[GE users] Java DRMAA Error : can't send response for this message id - protocol error ?

crei crei at sun.com
Tue Dec 15 09:07:52 GMT 2009


I think a

aimk -only-core commlib

compiles only the commlib. But since the lib is not dynamically linked you
would also have to compile the drmaa part.

aimk -only-core drmaa_all

Hope this helps,

Regards,

Christian


On 12/15/09 07:37, umanga wrote:
> Greetings ,
> 
> Is there any easy way to compile only this library ,without compiling 
> whole SGE?
> 
> Regards
> umanga
> crei wrote:
>> Yes,
>>
>> function cl_commlib_receive_message() in file cl_commlib.c:
>>
>> There are two places where CL_RETVAL_PROTOCOL_ERROR is returned. This generates
>> the error message you see: "can't send response for this message id
>> - protocol error".
>>
>> Problem is that the code "if ( response_mid > connection->last_send_message_id) "

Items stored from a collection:
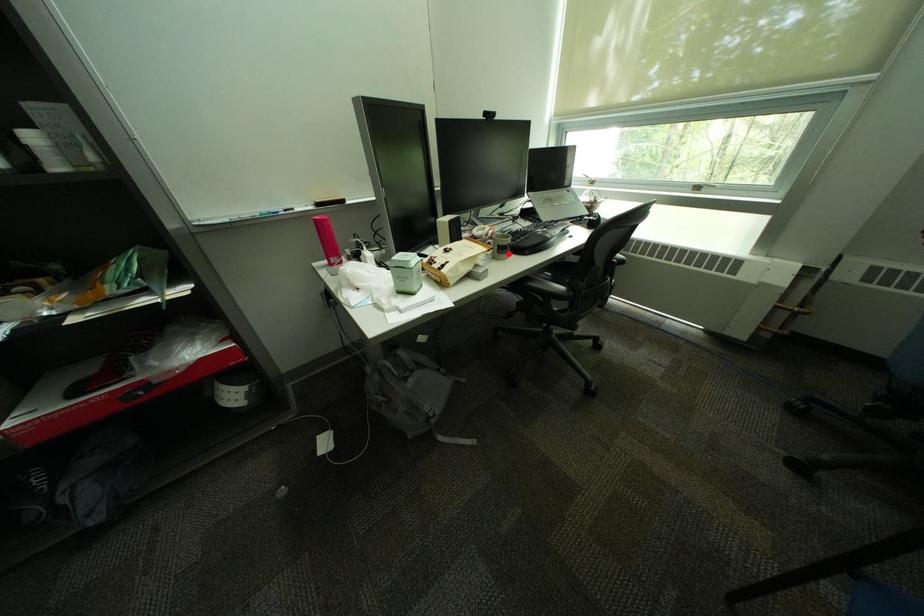
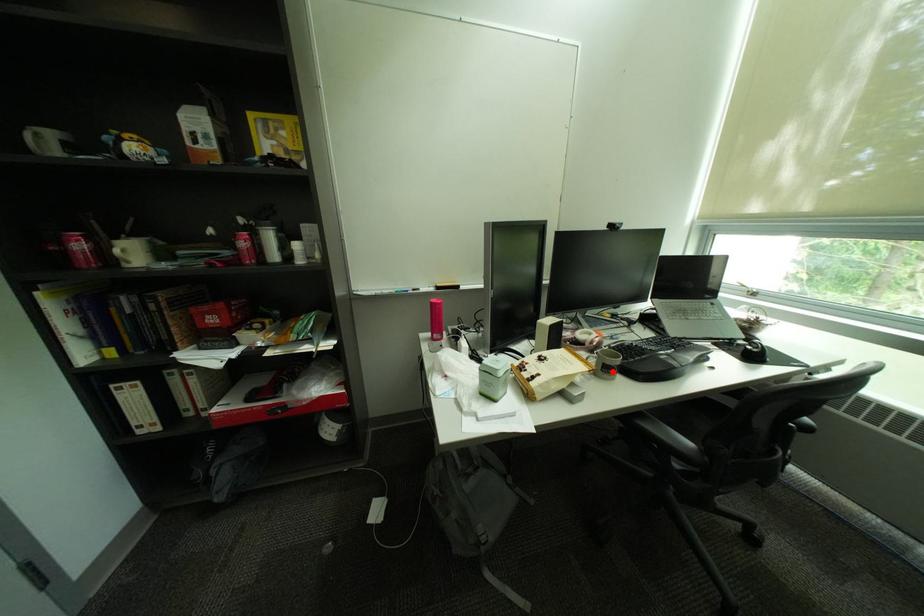
I am providing you with two images of the same scene from different viewpoints. A red point is marked on the first image and another point is marked on the second image. Are the points marked in image1 and image2 representing the same 3D position?

Yes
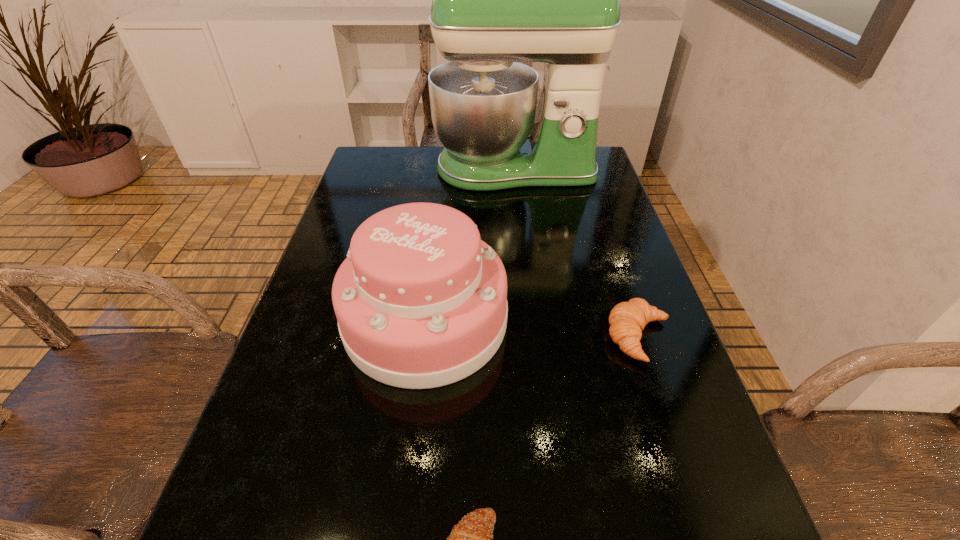
Where is `free space that satisfies the following two spatial constraints: 1. on the front side of the taller crescent roll; 2. on the left side of the second tallest object`? free space that satisfies the following two spatial constraints: 1. on the front side of the taller crescent roll; 2. on the left side of the second tallest object is located at coordinates (423, 337).

Where is `vacant space that satisfies the following two spatial constraints: 1. on the controls of the third tallest object; 2. on the right side of the farthest object`? The width and height of the screenshot is (960, 540). vacant space that satisfies the following two spatial constraints: 1. on the controls of the third tallest object; 2. on the right side of the farthest object is located at coordinates (534, 337).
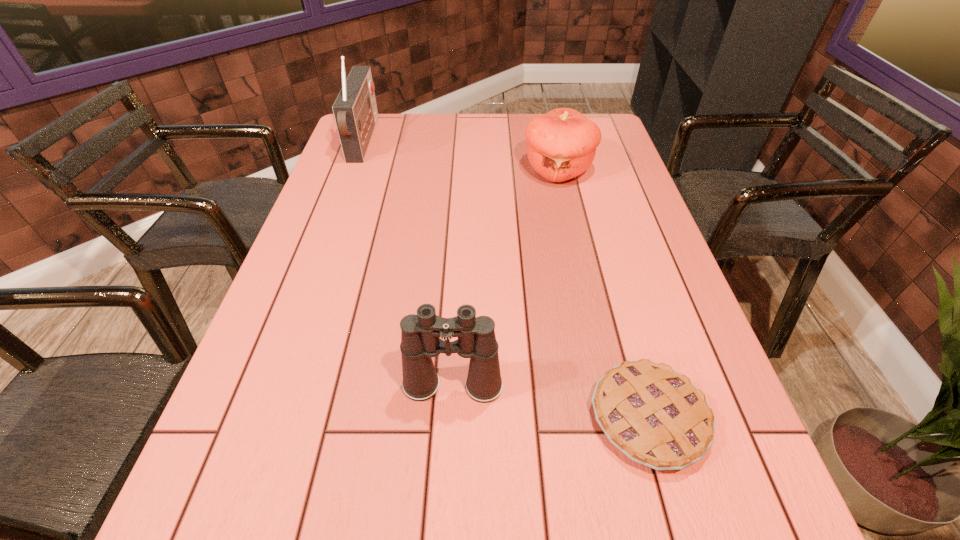
Locate an element on the screen. The height and width of the screenshot is (540, 960). the tallest object is located at coordinates (355, 111).

Find the location of a particular element. radio receiver is located at coordinates (355, 111).

Identify the location of the second tallest object. Image resolution: width=960 pixels, height=540 pixels. (420, 333).

Locate an element on the screen. the second object from left to right is located at coordinates (420, 333).

Locate an element on the screen. pumpkin is located at coordinates (561, 144).

Find the location of `pie`. pie is located at coordinates (657, 417).

Identify the location of blank space located on the front panel of the radio receiver. (489, 141).

What are the coordinates of `vacant space located on the left of the third object from right to left` in the screenshot? It's located at (x=299, y=386).

Locate an element on the screen. The height and width of the screenshot is (540, 960). vacant region located on the right of the third tallest object is located at coordinates (609, 171).

You are a GUI agent. You are given a task and a screenshot of the screen. Output one action in this format:
    pyautogui.click(x=<x>, y=<y>)
    Task: Click on the free space located 0.180m on the left of the shortest object
    The image size is (960, 540).
    Given the screenshot: What is the action you would take?
    pyautogui.click(x=492, y=418)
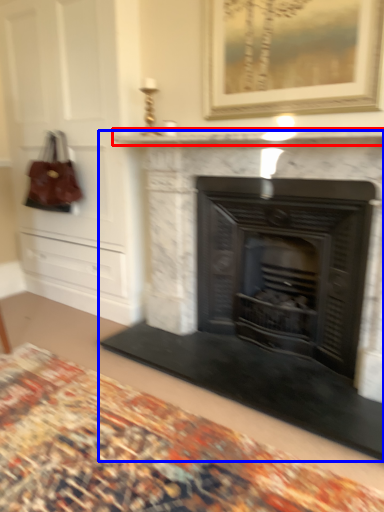
Question: Among these objects, which one is nearest to the camera, mantle (highlighted by a red box) or fireplace (highlighted by a blue box)?

Choices:
 (A) mantle
 (B) fireplace

Answer: (A)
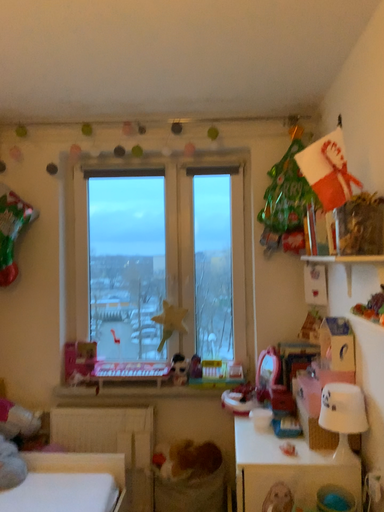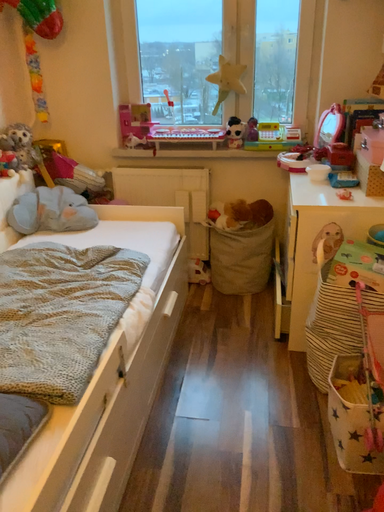
Question: How did the camera likely rotate when shooting the video?

Choices:
 (A) rotated downward
 (B) rotated upward

Answer: (A)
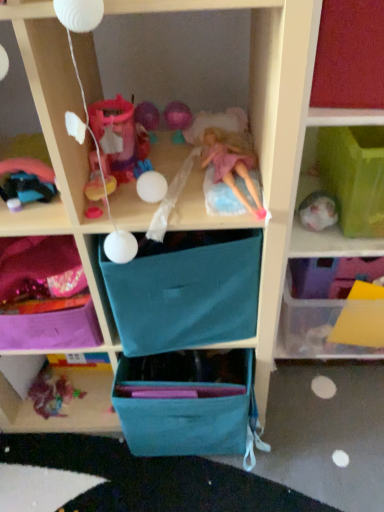
Question: From a real-world perspective, is multicolored fabric toy at lower left, which ranks as the first toy in bottom-to-top order, under translucent plastic container at right, which is the second shelf in left-to-right order?

Choices:
 (A) no
 (B) yes

Answer: (B)

Question: Is multicolored fabric toy at lower left, which ranks as the first toy in bottom-to-top order, positioned behind translucent plastic container at right, which is the second shelf in left-to-right order?

Choices:
 (A) yes
 (B) no

Answer: (A)

Question: Can you see multicolored fabric toy at lower left, which is counted as the 2th toy, starting from the top, touching translucent plastic container at right, which appears as the second shelf when viewed from the right?

Choices:
 (A) yes
 (B) no

Answer: (B)

Question: Does multicolored fabric toy at lower left, which appears as the second toy when viewed from the front, come in front of translucent plastic container at right, which is the second shelf in left-to-right order?

Choices:
 (A) yes
 (B) no

Answer: (B)

Question: Is multicolored fabric toy at lower left, which ranks as the first toy in bottom-to-top order, at the right side of translucent plastic container at right, which is the second shelf in left-to-right order?

Choices:
 (A) no
 (B) yes

Answer: (A)

Question: Considering the relative positions of multicolored fabric toy at lower left, which is counted as the 2th toy, starting from the top, and translucent plastic container at right, which appears as the second shelf when viewed from the right, in the image provided, is multicolored fabric toy at lower left, which is counted as the 2th toy, starting from the top, to the left of translucent plastic container at right, which appears as the second shelf when viewed from the right, from the viewer's perspective?

Choices:
 (A) no
 (B) yes

Answer: (B)

Question: From the image's perspective, is translucent plastic container at right beneath purple fabric bag at lower left, which appears as the 3th shelf when viewed from the right?

Choices:
 (A) yes
 (B) no

Answer: (B)

Question: Does translucent plastic container at right have a lesser width compared to purple fabric bag at lower left, arranged as the first shelf when viewed from the left?

Choices:
 (A) yes
 (B) no

Answer: (B)

Question: Is translucent plastic container at right closer to the viewer compared to purple fabric bag at lower left, which appears as the 3th shelf when viewed from the right?

Choices:
 (A) no
 (B) yes

Answer: (B)

Question: Is translucent plastic container at right next to purple fabric bag at lower left, arranged as the first shelf when viewed from the left, and touching it?

Choices:
 (A) no
 (B) yes

Answer: (A)

Question: Does translucent plastic container at right have a lesser height compared to purple fabric bag at lower left, arranged as the first shelf when viewed from the left?

Choices:
 (A) yes
 (B) no

Answer: (B)

Question: From a real-world perspective, is translucent plastic container at right under purple fabric bag at lower left, which appears as the 3th shelf when viewed from the right?

Choices:
 (A) yes
 (B) no

Answer: (B)

Question: Is teal fabric drawer at center, placed as the 1th drawer when sorted from top to bottom, not inside purple fabric bag at lower left, arranged as the first shelf when viewed from the left?

Choices:
 (A) no
 (B) yes

Answer: (B)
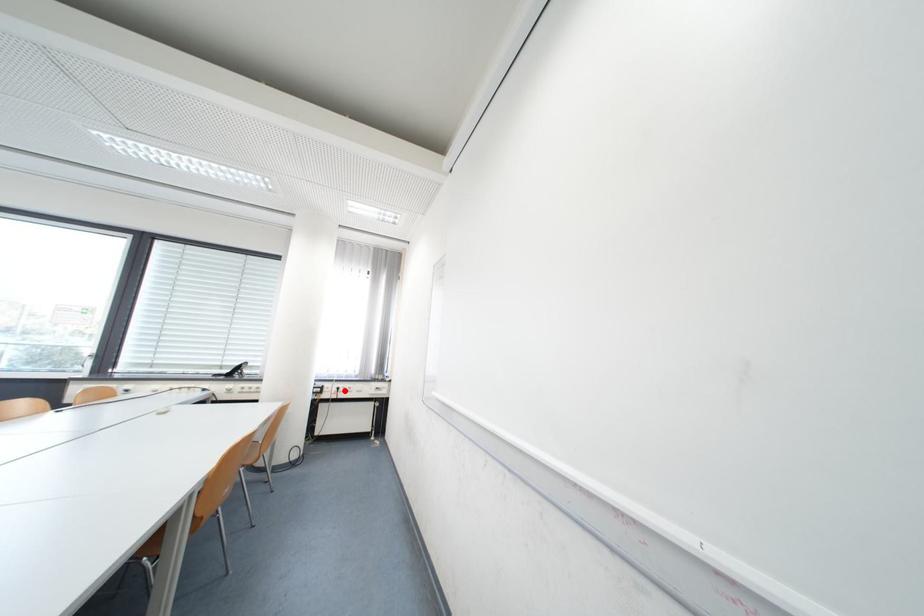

> [Set tasks]
1: In the forum thread about the DRMAA protocol error, find the earlier reply that is quoted and begins "Yes,". List every function name, file name, constant, and variable that this reply takes from the source code.
2: Resume the forum thread about the DRMAA protocol error, picking up right after its final line.

> [Expected outputs]
1: cl_commlib_receive_message(), cl_commlib.c, CL_RETVAL_PROTOCOL_ERROR, response_mid, connection->last_send_message_id

2:
>> does not handle a wrap-around of the message ids which happens at 65535. Then
>> the message id is set to 1 again.
>>
>> You can simply remove the code parts where CL_RETVAL_PROTOCOL_ERROR is returned
>> and it should work.
>>
>> I will work on a better solution for this ...
>>
>> Regards,
>>
>> Christian
>>
>>
>>
>>
>> On 12/08/09 11:05, umanga wrote:
>>   
>>> Greetings ,
>>>
>>> I took a peek at  'cl_commlib.c' and couldn't figure out what to look 
>>> into :)
>>> Any tip to get started ?
>>>
>>> regards
>>> umanga
>>>
>>> crei wrote:
>>>     
>>>> Hi,
>>>>
>>>> this looks indeed like some wrap-around problem in the commlib. The max.
>>>> message id is defined as 65535. I will try to reproduce this ...
>>>>
>>>> Regards,
>>>>
>>>> Christian
>>>>
>>>>
>>>>
>>>> templedf schrieb:
>>>>   
>>>>       
>>>>> I didn't think there was, but that exception sounds like there might 
>>>>> be.  If one of the developers doesn't chime in, I'll look into it myself.
>>>>>
>>>>> Daniel
>>>>>
>>>>> umanga wrote:
>>>>>   
>>>>>     
>>>>>         
>>>>>> Hi Daniel,
>>>>>>
>>>>>> Thanks for the reply.
>>>>>> Is there  limit of jobs that I can submit using a single Session? I am 
>>>>>> using the same session for entire execution of my application,which 
>>>>>> submit more than 30,000 jobs to the SGE.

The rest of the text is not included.